At the heart of the Eskom problem is a lack of investment and maintenance. Is that being fixed? Last year, Eskom invested R17.7bn, 67% more than the previous year. This year, it will spend R46bn • • • and next year R80bn. By 2012, it would have spent R360bn. Sure, it will take time for these investments to work through; 2012 means another four years of pain and interruptions. But distinguish that from a situation where power cuts take place and no investment is taking place to improve matters (as with Zimbabwe). So Eskom will turn, even if it takes four years.

 

This investment story repeats itself all over the SA economy. Transnet is investing R78bn over five years; about R12bn a year are being spent on roads, and toll roads will add to that amount; municipalities are budgeted to spend R100bn over three years on infrastructure.

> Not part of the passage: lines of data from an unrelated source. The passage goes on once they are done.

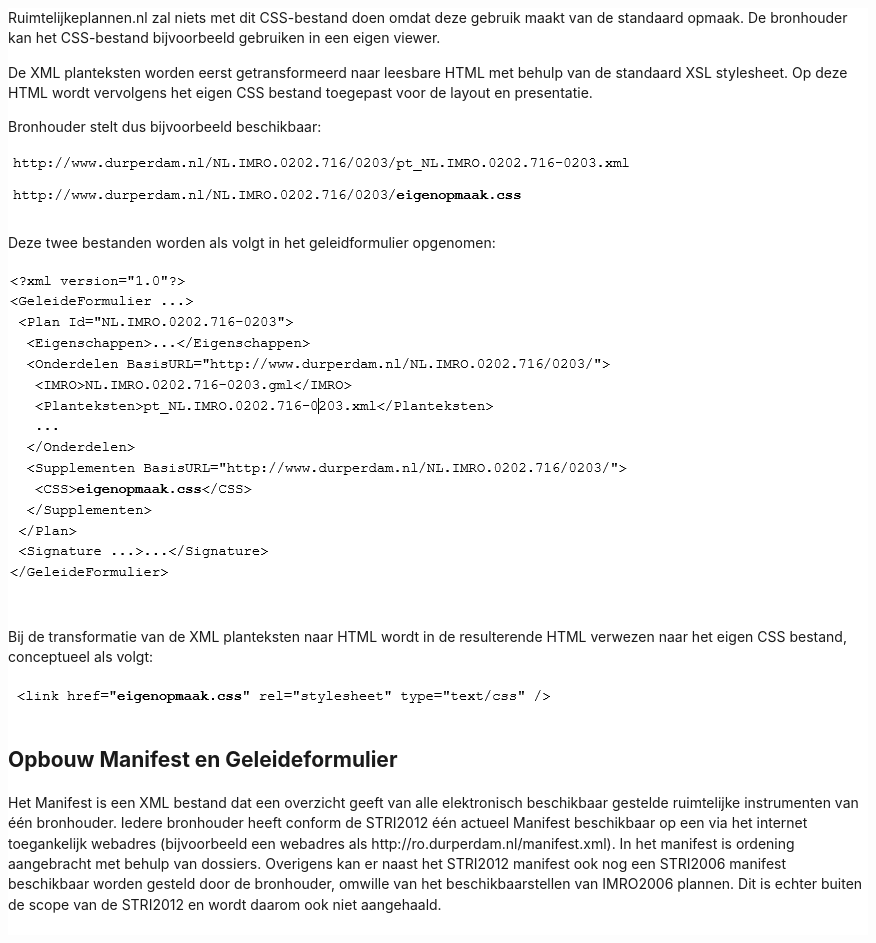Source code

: Ruimtelijkeplannen.nl zal niets met dit CSS-bestand doen omdat deze gebruik
maakt van de standaard opmaak. De bronhouder kan het CSS-bestand bijvoorbeeld
gebruiken in een eigen viewer.

De XML planteksten worden eerst getransformeerd naar leesbare HTML met behulp
van de standaard XSL stylesheet. Op deze HTML wordt vervolgens het eigen CSS
bestand toegepast voor de layout en presentatie.

Bronhouder stelt dus bijvoorbeeld beschikbaar:

![](media/4d3c2765b25b443ba12534f4b0219d88.png)
<br/><br/>
Deze twee bestanden worden als volgt in het geleidformulier opgenomen:

![](media/f89db3d139399edce4fe283e4db291c2.png)
<br/><br/>

Bij de transformatie van de XML planteksten naar HTML wordt in de resulterende
HTML verwezen naar het eigen CSS bestand, conceptueel als volgt:

![](media/7283d7febc0a16d60add9df62576aa4a.png)

## Opbouw Manifest en Geleideformulier

Het Manifest is een XML bestand dat een overzicht geeft van alle elektronisch
beschikbaar gestelde ruimtelijke instrumenten van één bronhouder. Iedere
bronhouder heeft conform de STRI2012 één actueel Manifest beschikbaar op een via
het internet toegankelijk webadres (bijvoorbeeld een webadres als
ht<span>tp://ro.durperdam.nl/manifest.xml). In het manifest is ordening aangebracht
met behulp van dossiers. Overigens kan er naast het STRI2012 manifest ook nog
een STRI2006 manifest beschikbaar worden gesteld door de bronhouder, omwille van
het beschikbaarstellen van IMRO2006 plannen. Dit is echter buiten de scope van
de STRI2012 en wordt daarom ook niet aangehaald.
<br/><br/>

Then add airports, broadband telecommunications, hospital upgrading, electrification, school building… I don’t even need to mention the World Cup stadiums.

 

By the way, comfortably more than 90% of these budgets are actually spent. Just take last year, when total Capex budgets came to R128bn of which R124bn was actually spent (97%). All the public attention fell on the R4bn not spent (3%).

 

All over the Country, there is a frantic search for skilled people. Engineers who were retrenched are being called back; the collapse in Zimbabwe helps SA construction companies fill their complements; labour brokers are bringing people in from foreign shores to work here. The Country is booming beyond its ability to supply skills.

 

One hears a lot that SA spends on social welfare but not on investment. This fiscal year, the Country will invest 7% of GDP… and spend 4.6% of GDP on social security, including the Road Accident Fund, UIF and of course the R12.4m social allowances paid out every 30 days. Whilst the State probably spends 80% of what is spent on social security (churches, NGOs and individuals do the rest), its investment spend is only about 30% of what the Country invests. The private sector does the rest.

 

Can we now please bin this nonsense that we spend more on social welfare than investment?